TITLE

EFFECT OF CORPORATE GOVERNANCE ON CEO PAY - RISK TAKING ASSOCIATION: EMPIRICAL EVIDENCE FROM AUSTRALIAN FINANCIAL INSTITUTIONS

AUTHOR(S)
Ahmed, Abdullahi D.; Ndayisaba, Gilbert A.
PUB. DATE
October 2016
SOURCE
Journal of Developing Areas;Fall2016, Vol. 50 Issue 4, p309
SOURCE TYPE
Academic Journal
DOC. TYPE
Article
ABSTRACT
This study explores the impact of board structures on risk taking-CEO pay association in Australian financial institutions. Using a panel data of 45 listed Australian financial institutions for the period 2004-2015, we examine the empirical relationship between firms expected default probability and CEO pay. Our results show that deposit taking institutions with a greater number of nonexecutive directors on the board generally have an expected default probability (EDP) that is more sensitive to CEO short-term employee benefits. However, a lower response of EDP to changes in CEO short-term employee benefits in non-deposit taking institutions is observed. To a large extent, this phenomenon is explained by the existence of moral hazard problem in banking industry. As depositors are insured against losses, nonexecutive directors may fail to monitor executives taking on risky investments that generate short-term gains in order to boost their cash bonus and other short-term risk remuneration. Our results suggest that boards associated with more nonexecutive directors' increase (reduce) the responsiveness of expected default probability to changes in CEO short-term employee benefits (long-term variable remuneration pay). We observe that Australian financial institutions with large boards are linked to EDP which is sensitive to both CEO short-term and long-term remuneration incentives. Institutions with larger boards motivate their CEOs to invest in high risk financial assets, consequently escalating the level of CEO risk-taking.

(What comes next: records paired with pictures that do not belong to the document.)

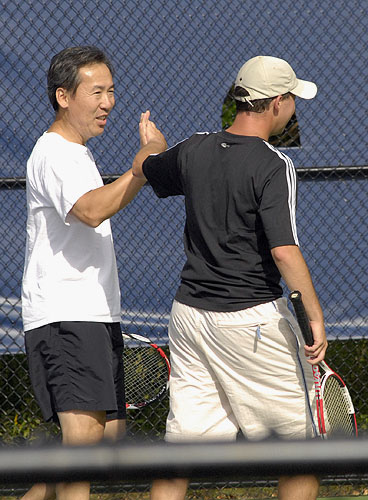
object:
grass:
[1, 408, 71, 461]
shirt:
[24, 132, 133, 330]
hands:
[140, 105, 170, 158]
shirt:
[142, 125, 302, 311]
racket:
[119, 330, 169, 410]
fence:
[2, 0, 367, 493]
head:
[230, 55, 297, 137]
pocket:
[218, 321, 257, 333]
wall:
[3, 1, 368, 361]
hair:
[47, 44, 115, 112]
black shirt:
[158, 127, 301, 309]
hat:
[233, 54, 318, 104]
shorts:
[22, 319, 128, 425]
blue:
[224, 99, 233, 122]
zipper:
[253, 322, 264, 340]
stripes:
[260, 138, 305, 245]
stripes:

Finally, independence of the board members plays a critical role in reducing the level of CEO risk-taking only if CEO remuneration is largely made of long-term incentives remuneration such as options and share restricted payments. In line with other studies from US, boards should use long-term incentives in CEO remuneration to reduce agency costs and increase firm value.